• Records supplied:
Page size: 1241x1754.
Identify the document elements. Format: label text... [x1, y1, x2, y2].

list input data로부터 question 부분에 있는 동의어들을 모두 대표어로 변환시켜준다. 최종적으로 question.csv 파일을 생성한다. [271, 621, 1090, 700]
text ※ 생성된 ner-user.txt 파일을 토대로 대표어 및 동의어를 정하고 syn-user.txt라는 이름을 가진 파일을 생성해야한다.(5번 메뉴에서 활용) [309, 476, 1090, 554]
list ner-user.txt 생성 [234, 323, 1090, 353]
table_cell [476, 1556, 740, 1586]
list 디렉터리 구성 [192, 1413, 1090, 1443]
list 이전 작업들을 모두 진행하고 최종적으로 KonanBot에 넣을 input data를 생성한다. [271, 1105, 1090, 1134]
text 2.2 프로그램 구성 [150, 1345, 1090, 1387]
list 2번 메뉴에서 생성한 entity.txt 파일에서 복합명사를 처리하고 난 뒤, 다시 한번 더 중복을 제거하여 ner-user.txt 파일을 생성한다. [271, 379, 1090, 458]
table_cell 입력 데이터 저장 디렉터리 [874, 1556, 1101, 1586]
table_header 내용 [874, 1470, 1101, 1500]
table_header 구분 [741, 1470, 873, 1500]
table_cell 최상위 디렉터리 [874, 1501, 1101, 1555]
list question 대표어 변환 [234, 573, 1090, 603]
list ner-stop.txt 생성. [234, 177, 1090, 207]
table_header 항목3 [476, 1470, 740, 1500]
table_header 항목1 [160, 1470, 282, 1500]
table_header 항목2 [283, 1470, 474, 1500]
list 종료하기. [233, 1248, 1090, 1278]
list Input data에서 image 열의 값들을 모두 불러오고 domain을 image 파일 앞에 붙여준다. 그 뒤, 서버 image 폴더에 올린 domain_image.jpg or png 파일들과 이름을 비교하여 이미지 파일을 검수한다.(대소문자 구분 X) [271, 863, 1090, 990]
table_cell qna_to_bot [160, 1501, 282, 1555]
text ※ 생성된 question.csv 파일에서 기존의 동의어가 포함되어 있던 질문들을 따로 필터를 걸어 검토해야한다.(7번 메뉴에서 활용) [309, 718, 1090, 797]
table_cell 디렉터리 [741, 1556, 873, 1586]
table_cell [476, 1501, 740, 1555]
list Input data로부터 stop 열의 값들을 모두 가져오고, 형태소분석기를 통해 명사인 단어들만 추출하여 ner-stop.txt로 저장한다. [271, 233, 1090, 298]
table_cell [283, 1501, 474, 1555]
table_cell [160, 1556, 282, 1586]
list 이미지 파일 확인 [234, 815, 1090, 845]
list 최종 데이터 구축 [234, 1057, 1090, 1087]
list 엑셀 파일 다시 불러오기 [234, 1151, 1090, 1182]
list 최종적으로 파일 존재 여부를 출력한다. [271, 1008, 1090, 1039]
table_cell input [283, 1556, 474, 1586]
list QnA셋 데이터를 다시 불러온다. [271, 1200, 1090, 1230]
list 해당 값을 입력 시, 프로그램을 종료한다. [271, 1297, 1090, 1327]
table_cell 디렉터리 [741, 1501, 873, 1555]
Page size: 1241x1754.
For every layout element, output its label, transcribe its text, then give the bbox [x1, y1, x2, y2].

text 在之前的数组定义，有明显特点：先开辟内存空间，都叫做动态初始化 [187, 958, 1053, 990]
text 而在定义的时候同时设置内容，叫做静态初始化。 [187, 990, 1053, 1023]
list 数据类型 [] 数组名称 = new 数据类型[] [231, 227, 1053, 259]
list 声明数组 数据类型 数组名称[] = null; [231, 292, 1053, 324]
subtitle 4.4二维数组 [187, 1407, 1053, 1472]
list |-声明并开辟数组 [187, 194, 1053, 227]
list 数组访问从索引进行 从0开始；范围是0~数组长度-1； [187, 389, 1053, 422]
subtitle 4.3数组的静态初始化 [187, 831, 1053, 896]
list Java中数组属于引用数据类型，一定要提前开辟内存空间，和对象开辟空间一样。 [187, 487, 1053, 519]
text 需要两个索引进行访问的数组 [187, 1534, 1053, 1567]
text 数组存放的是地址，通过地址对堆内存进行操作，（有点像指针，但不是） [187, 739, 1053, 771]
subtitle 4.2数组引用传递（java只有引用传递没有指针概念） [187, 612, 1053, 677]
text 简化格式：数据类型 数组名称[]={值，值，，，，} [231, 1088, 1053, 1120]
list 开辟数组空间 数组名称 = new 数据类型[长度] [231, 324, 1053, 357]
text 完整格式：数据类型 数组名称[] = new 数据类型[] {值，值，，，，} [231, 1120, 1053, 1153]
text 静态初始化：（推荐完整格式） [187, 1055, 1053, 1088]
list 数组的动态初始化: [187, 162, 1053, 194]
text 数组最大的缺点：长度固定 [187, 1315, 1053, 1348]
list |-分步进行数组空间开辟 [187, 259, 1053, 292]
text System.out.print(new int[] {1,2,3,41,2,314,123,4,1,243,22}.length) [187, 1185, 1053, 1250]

• Try it: Check each line of the data above, and please copy the ones in which the string "파일에서" occurs.

• Reply to the task:
list 2번 메뉴에서 생성한 entity.txt 파일에서 복합명사를 처리하고 난 뒤, 다시 한번 더 중복을 제거하여 ner-user.txt 파일을 생성한다. [271, 379, 1090, 458]
text ※ 생성된 question.csv 파일에서 기존의 동의어가 포함되어 있던 질문들을 따로 필터를 걸어 검토해야한다.(7번 메뉴에서 활용) [309, 718, 1090, 797]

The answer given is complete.